Selahattin Demirtaş

HDP-cochair Selahattin Demirtaş

DIYARBAKIR-AMED, Turkey’s Kurdish region,— Turkish prosecutors launched a probe Thursday into pro-Kurdish leader Selahattin Demirtas after he condemned the detention of two mayors of the country’s biggest Kurdish city in Turkish Kurdistan.

Gultan Kisanak and Firat Anli, co-mayors of the southeastern city of Diyarbakir, were taken into custody Tuesday as part of a “terrorism” probe, accused of having links to Kurdish separatists.

The Diyarbakir prosecutor said in a statement the investigation into Demirtas, co-chairman of the pro-Kurdish Peoples’ Democratic Party (HDP), will look into whether he insulted Turkish President Recep Tayyip Erdogan in a speech on Thursday.

The probe will also investigate whether he “incited people to disobey the law”, “publicly humiliated the Turkish Republic and the state’s judicial institutions” as well as “praised crime and criminals”.

In a speech outside the Diyarbakir town hall, Demirtas called on the prosecutor to prove the mayors’ “terror links”.

“No one can accuse our municipalities of giving support to weapons, terror and violence… If you can prove a penny went (to the outlawed PKK), let’s see it. These are all lies.”

Anli and Kisanak are also accused of making speeches in support of the rebel Kurdistan Workers’ Party (PKK), proscribed as a terrorist organisation by Turkey, the European Union and the United States.

They are also alleged to have allowed the use of municipal vehicles for the funerals of PKK members.

“Until our municipality leaders can return to work, there will be resistance, there will be a struggle,” he vowed, according to a write-up of his speech by the HDP.

Demirtas said the two municipality leaders were not terrorist supporters but accused Turkey of having “supported terror” by “nourishing” the Islamic State group and the Al-Qaeda-linked Nusra Front. Ankara strongly denies such claims.

Demirtas, a former lawyer, also criticised the public prosecutor. “We are against those prosecutors acting with the palace perspective,” referring indirectly to Erdogan.

“What kind of prosecutor are you? No one acts more unlawfully than you.”

Since July 2015, Turkey initiated a controversial military campaign against the PKK in the country’s southeastern Kurdish region after Ankara ended a two-year ceasefire agreement. Since the beginning of the campaign, Ankara has imposed several round-the-clock curfews, preventing civilians from fleeing regions where the military operations are being conducted.
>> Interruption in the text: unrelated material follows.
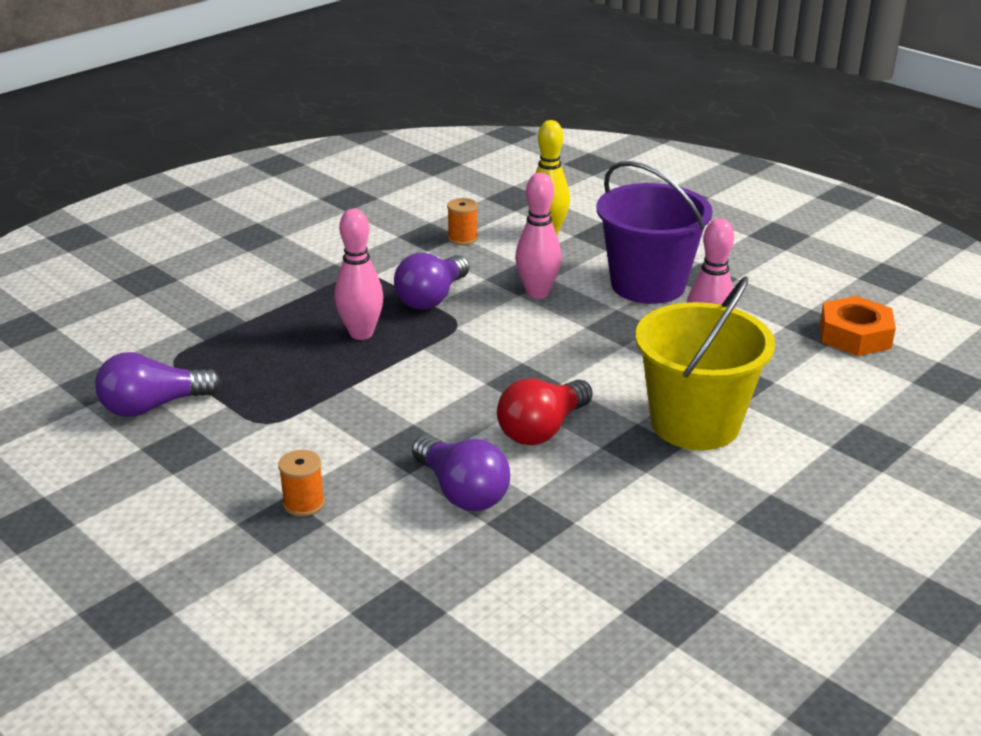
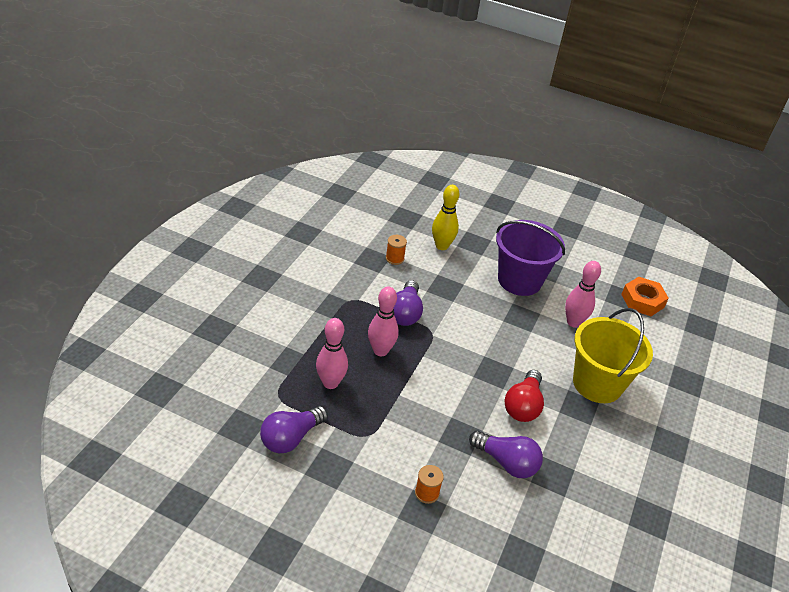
camera: 25 degrees left, 10 degrees up
(537, 293) = (463, 298): pink bowling pin -> pink bowling pin (330, 383)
Observers say the crackdown has taken a heavy toll on the Kurdish civilian population and accuse Turkey of using collective punishment against the minority.

The PKK took up arms in 1984 against the Turkish state, which still denies the constitutional existence of Kurds, to push for greater autonomy for the Kurdish minority who make up around 22.5 million of the country’s 78-million population. A large Kurdish community in Turkey and worldwide openly sympathise with PKK rebels.